走りやすくはありません。喜如嘉の集落から滝までの道は細く、対向車とすれ違えない区間があります。運転に不安があるなら、公民館に停めて歩くほうが安全です。
桜は咲いていますか?
七滝の周りに寒緋桜が植えられているという記述は、以前この記事にも書いていましたが、裏づけが取れなかったので削除しました。喜如嘉で季節の花といえば、4月ごろのオクラレルカのほうが確実です。
台風のあとでも行けますか?
管理されている施設ではないので、閉鎖の告知が出ることはありません。2026年8月の台風13号では大宜味村内の押川と津波で倒木により道路が塞がりました。細い道なので、荒天のあとは大宜味村観光協会(0980-50-5707)で道路状況を聞いてから向かってください。
参拝の作法はありますか?
観光客向けの決まりごとは掲示されていません。集落の人が使っている場所なので、祠の前に立ちふさがらない、供え物に触らない、大きな声を出さない。それくらいで十分です。
まとめ
滝としての規模は大きくありません。ター滝のように沢を歩いて行く楽しさもないし、比地大滝のような整備された遊歩道もありません。
それでも行く理由があるとすれば、300年前の記録に名前が残っていて、いまも年に一度、集落の人がここまで歩いてきて手を合わせている、という事実のほうです。観光地として整えられていないのは、整える必要がなかったからです。
車を停めて、5分歩いて、水の音を聞いて、帰る。それだけの場所として行くのが、たぶんいちばん正しい行き方です。
確認した情報源を見る(2026年8月10日確認)
大宜味村公式サイト(村役場の代表電話と企画観光課の連絡先、国指定・県指定文化財の一覧に七滝が含まれないこと、「塩屋湾のウンガミ」の対象が田港・屋古・塩屋であること)/大宜味村観光ガイドMAP(村公式サイト掲載のPDF。
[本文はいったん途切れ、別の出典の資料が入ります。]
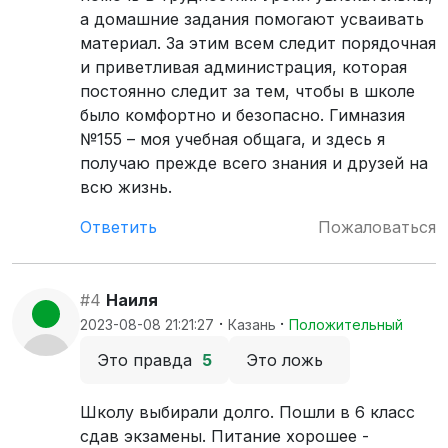
а домашние задания помогают усваивать
материал. За этим всем следит порядочная
и приветливая администрация, которая
постоянно следит за тем, чтобы в школе
было комфортно и безопасно. Гимназия
№155 – моя учебная общага, и здесь я
получаю прежде всего знания и друзей на
всю жизнь.
Ответить
Пожаловаться
#4
Наиля
·
·
2023-08-08 21:21:27
Казань
Положительный
Это правда
5
Это ложь
Школу выбирали долго. Пошли в 6 класс
сдав экзамены. Питание хорошее -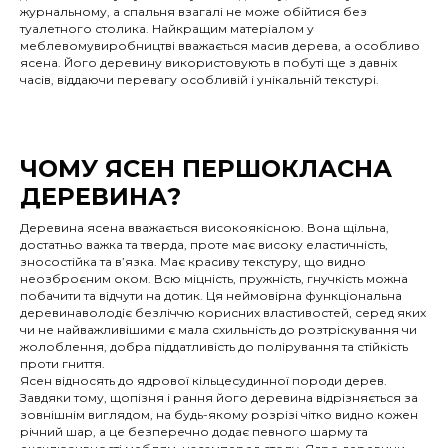
журнальному, а спальня взагалі не може обійтися без
туалетного столика. Найкращим матеріалом у
меблевомувиробництві вважається масив дерева, а особливо
ясена. Його деревину використовують в побуті ще з давніх
часів, віддаючи перевагу особливій і унікальній текстурі.
ЧОМУ ЯСЕН ПЕРШОКЛАСНА
ДЕРЕВИНА?
Деревина ясена вважається високоякісною. Вона щільна,
достатньо важка та тверда, проте має високу еластичність,
зносостійка та в’язка. Має красиву текстуру, що видно
неозброєним оком. Всю міцність, пружність, гнучкість можна
побачити та відчути на дотик. Ця неймовірна функціональна
деревинаволодіє безліччю корисних властивостей, серед яких
чи не найважливішими є мала схильність до розтріскування чи
жолоблення, добра піддатливість до полірування та стійкість
проти гниття.
Ясен відносять до ядрової кільцесудинної породи дерев.
Завдяки тому, щопізня і рання його деревина відрізняється за
зовнішнім виглядом, на будь-якому розрізі чітко видно кожен
річний шар, а це безперечно додає певного шарму та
名称「喜如嘉七滝」の記載)/大宜味村観光協会(連絡先、2026年8月の台風13号に伴う施設の臨時休館情報)/琉球新報 2026年8月10日(台風13号による押川・津波の倒木被害)/『琉球国由来記』1713年および『琉球国旧記』1731年の「キトカサネ森 神名 七嶽ノイベナヌシ 喜如嘉村」の記載について言及した資料/現地の看板の文言と祠の構成、駐車スペース、道幅、所要時間については、現地を訪ねた複数の記録(2021年・2023年・2025年12月・2026年6月)を突き合わせています。名前の由来、遊泳禁止の看板の設置者、滝の正確な落差と座標は確認できていません。「13世紀」「パワースポット」「周囲の寒緋桜」といった記述は根拠が確認できなかったため、この記事では採用していません。荒天のあとは道路状況が変わるので、行く前に観光協会でご確認ください。